Taylor Series Expansion for the Relativistic Factor of Momentum

[leejqs]

Homework Statement

Using the technique of Taylor expansion, find an approximate expression for the relativistic factor γ for small v (i.e., expanded around v = 0) that is correct to order v².

Homework Equations

γ=1/SQRT(1+ V²/C²). But in class, my professor just substituted X=V/C, so the equation became γ=1/SQRT(1-X²).

The Attempt at a Solution

I tried to expand the function γ(v) with v at 0...
γ(v)=1+γ'(0)(X-0)+(1/2)γ''(0)(X-0)²
However, this expression wasn't correct. I'm not really sure how else to expand it! Any help would be much, much appreciated, thanks!

 

[Mark44]

Homework Statement

Using the technique of Taylor expansion, find an approximate expression for the relativistic factor γ for small v (i.e., expanded around v = 0) that is correct to order v².

Homework Equations

γ=1/SQRT(1+ V²/C²). But in class, my professor just substituted X=V/C, so the equation became γ=1/SQRT(1-X²).

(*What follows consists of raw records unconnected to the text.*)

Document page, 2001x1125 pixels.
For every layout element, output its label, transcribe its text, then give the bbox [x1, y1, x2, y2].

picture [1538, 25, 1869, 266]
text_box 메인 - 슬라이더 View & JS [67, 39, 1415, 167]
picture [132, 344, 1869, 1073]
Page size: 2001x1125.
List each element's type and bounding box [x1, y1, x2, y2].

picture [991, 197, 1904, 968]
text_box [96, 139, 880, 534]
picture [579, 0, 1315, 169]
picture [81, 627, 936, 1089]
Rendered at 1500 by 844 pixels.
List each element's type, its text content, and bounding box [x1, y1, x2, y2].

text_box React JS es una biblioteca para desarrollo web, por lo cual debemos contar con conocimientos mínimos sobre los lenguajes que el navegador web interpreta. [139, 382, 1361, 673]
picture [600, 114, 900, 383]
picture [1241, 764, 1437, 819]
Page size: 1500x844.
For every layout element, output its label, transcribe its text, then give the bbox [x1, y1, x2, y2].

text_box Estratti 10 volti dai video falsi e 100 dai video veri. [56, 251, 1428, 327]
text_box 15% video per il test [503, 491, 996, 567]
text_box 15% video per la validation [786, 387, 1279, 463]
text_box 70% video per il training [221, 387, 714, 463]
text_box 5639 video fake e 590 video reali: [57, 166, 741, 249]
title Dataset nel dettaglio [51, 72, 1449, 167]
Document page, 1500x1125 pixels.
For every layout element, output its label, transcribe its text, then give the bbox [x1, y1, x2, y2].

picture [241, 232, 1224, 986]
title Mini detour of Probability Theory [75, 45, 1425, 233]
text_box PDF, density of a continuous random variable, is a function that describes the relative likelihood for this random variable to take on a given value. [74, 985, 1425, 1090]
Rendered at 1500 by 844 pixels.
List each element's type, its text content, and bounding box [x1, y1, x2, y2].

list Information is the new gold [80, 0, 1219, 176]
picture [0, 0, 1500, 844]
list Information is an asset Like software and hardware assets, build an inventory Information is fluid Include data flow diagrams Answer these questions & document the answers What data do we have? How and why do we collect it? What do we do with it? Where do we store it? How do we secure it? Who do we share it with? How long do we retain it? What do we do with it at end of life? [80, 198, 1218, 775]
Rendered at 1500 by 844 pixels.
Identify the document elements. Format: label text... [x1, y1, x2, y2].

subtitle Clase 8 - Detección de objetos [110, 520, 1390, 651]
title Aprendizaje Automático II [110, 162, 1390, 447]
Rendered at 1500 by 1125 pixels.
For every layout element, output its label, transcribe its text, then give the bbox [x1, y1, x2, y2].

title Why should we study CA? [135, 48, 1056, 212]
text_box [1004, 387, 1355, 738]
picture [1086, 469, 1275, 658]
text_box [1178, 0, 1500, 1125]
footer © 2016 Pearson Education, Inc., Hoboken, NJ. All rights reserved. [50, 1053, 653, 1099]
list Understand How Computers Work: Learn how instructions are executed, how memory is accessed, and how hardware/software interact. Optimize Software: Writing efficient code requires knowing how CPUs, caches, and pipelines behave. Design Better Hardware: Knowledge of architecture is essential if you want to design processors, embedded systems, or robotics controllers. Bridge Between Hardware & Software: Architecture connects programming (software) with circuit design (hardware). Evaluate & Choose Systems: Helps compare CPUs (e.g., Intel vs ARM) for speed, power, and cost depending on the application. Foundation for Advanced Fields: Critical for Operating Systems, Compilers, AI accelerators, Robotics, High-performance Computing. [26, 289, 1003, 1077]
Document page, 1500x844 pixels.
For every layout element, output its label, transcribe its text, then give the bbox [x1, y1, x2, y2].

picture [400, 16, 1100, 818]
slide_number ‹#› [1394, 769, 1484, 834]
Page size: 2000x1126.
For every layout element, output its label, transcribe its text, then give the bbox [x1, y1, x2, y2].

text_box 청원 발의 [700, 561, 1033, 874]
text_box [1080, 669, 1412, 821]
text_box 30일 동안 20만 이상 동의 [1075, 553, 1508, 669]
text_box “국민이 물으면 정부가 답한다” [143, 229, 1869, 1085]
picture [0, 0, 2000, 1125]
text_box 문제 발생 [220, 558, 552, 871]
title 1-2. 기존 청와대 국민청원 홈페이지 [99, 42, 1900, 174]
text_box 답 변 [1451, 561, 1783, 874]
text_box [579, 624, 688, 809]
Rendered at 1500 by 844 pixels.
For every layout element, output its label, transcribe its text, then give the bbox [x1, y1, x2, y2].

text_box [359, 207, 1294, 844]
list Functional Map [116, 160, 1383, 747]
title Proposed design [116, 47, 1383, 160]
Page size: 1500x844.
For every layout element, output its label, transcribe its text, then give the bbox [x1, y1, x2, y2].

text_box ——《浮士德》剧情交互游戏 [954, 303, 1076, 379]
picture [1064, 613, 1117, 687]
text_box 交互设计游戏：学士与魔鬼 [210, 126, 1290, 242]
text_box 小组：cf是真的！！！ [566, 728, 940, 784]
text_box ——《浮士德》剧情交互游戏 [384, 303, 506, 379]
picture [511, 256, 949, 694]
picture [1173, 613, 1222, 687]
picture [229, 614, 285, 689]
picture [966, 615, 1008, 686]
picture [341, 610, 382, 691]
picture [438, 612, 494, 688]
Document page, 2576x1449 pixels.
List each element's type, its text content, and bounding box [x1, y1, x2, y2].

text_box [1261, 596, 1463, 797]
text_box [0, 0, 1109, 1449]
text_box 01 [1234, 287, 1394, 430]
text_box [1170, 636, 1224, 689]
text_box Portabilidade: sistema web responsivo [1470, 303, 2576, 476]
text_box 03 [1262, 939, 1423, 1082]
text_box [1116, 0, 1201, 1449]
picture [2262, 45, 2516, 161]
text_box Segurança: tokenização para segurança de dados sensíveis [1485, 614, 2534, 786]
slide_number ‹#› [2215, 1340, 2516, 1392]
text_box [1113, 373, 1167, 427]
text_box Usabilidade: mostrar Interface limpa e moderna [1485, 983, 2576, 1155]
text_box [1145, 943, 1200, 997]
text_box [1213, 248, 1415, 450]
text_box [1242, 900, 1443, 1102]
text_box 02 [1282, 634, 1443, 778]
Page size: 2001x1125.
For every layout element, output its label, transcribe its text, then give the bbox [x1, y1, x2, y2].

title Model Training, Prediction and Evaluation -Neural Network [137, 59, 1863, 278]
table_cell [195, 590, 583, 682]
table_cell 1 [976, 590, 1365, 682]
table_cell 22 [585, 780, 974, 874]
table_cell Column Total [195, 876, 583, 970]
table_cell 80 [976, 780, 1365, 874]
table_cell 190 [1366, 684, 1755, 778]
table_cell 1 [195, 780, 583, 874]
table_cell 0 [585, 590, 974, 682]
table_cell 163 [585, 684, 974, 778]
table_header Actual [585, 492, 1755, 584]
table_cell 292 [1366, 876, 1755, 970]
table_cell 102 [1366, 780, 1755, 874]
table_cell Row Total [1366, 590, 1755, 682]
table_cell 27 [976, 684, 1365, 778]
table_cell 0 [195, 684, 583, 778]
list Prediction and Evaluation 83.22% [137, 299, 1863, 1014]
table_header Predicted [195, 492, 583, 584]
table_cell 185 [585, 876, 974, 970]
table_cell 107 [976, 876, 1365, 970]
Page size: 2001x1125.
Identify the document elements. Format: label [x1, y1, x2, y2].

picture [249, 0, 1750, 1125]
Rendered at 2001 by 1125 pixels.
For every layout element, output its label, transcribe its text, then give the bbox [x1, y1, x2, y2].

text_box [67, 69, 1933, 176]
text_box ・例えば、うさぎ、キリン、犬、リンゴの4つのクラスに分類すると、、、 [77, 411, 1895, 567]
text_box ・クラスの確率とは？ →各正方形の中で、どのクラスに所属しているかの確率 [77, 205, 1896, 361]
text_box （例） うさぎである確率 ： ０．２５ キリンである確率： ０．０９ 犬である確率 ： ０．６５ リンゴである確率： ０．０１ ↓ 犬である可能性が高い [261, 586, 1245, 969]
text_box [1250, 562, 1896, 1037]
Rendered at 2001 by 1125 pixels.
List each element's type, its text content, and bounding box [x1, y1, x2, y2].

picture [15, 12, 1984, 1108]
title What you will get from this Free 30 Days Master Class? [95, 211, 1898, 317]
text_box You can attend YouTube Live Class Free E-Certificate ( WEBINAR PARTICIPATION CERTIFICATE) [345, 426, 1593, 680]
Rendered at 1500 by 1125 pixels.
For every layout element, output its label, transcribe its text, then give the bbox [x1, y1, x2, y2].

With that substitution, you get y = 1/sqrt(1 + x²).

The Attempt at a Solution

I tried to expand the function γ(v) with v at 0...
γ(v)=1+γ'(0)(X-0)+(1/2)γ''(0)(X-0)²

This is really y(x) with x at 0. If v = 0, then x = 0. It's very likely that the sign error above is affecting what you got for your Maclaurin series.

However, this expression wasn't correct. I'm not really sure how else to expand it! Any help would be much, much appreciated, thanks!

 

[leejqs]

Sorry for that typo! The actual function is y=1/SQRT(1-V²/C²).

In finding the parts of this maclaurin series, I have...
y(0)=1/SQRT(1-X²)(X-0)⁰=1
y'(0)=(1/2)(1-X²)^(-3/2)*X²
y''(0)=(1/2)(1-X²)^(-3/2)*X²+(1-X²)^(-3/2)*(1-X²)^(-5/2)*3X⁴

Sorry for my lack of showing my work, but I believe those expressions are right
when using the yⁿ(v)=[f⁽ⁿ⁾(X₀(X-X₀)ⁿ]/n!

 

[anagonga]

how to Put the Boolean function q'r + p'q' + pq'r' into DNF and find a simpler representation for the function using a Karnaugh map. Show the output of this simpler function is the same as in question 1 for p = 1, q = 1, r = 0.

 

[vela]

Sorry for that typo! The actual function is y=1/SQRT(1-V²/C²).

In finding the parts of this maclaurin series, I have...
y(0)=1/SQRT(1-X²)(X-0)⁰=1
y'(0)=(1/2)(1-X²)^(-3/2)*X²
y''(0)=(1/2)(1-X²)^(-3/2)*X²+(1-X²)^(-3/2)*(1-X²)^(-5/2)*3X⁴

Sorry for my lack of showing my work, but I believe those expressions are right
when using the yⁿ(v)=[f⁽ⁿ⁾(X₀(X-X₀)ⁿ]/n!

Your derivatives are wrong because you're mixing in stuff from the series expansion. You should have:

$$y(X)=1/\sqrt{1-X^2} \rightarrow y(0)=1$$
$$y'(X)=X/(1-X^2)^{-3/2} \rightarrow y'(0)=0$$

and so on. You then plug these values for y(0), y'(0), y''(0) into the series expansion.